It’s polling day today and voters will be giving their verdicts on Boris Johnson’s leadership. It’s the PM’s first test post-Partygate so what better time to reflect on the man in charge when that whole saga blew up? Dan Rosenfield was one of four men to serve as Johnson’s effective chief of staff in No. 10, having taken up the post in January 2021 before leaving a mere 13 months later. The former Treasury mandarin had a fairly torrid time in Downing Street, being the victim of the near-incessant briefing wars that have characterised so much of Johnson’s time in office.
Shortly before his abrupt departure in February, Rosenfield was accused of presiding over an ‘overbearing’ culture that allegedly contributed to the departures of six women from the No. 10 office towards the end of 2021. The Sunday Times reported Rosenfield made the women ‘buy sandwiches for his lunch, collect his drycleaning and buy presents’ and accused him of exhibiting a ‘culture of entitlement’ over his office. The paper quoted a source who claimed:
He insisted on having a wardrobe put in his office so he had somewhere to hang his suits, because he cycles in. When a wardrobe was found, he didn’t like it, so he insisted something was custom-built overnight. Facilities moved heaven and earth to sort it out; the next morning he was angry because his office smelt of wood stain.

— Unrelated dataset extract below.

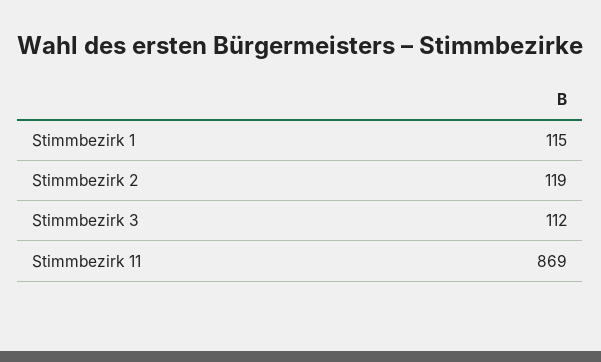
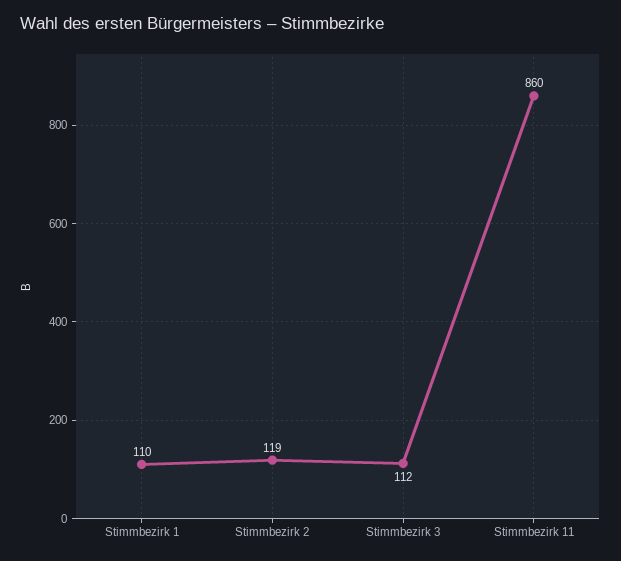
Stimmbezirk 1: 115 -> 110
Stimmbezirk 11: 869 -> 860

Intrigued, Mr Steerpike asked the Cabinet Office just how much the wardrobe of the lycra-loving apparatchik had cost the taxpayer. A mere four months on, they have today deigned to reply to a freedom of information request, refusing to release any details on the grounds that it would contravene data protection principles. Despite the claim being reported in one of the best-selling Sunday newspapers…
Ever keen to defend its alumni, the Cabinet Office added that it ‘has a duty of care both to its employees and former employees’ and sniffed that ‘the former staff member had no personal involvement in either the procurement or the purchase of any such item.’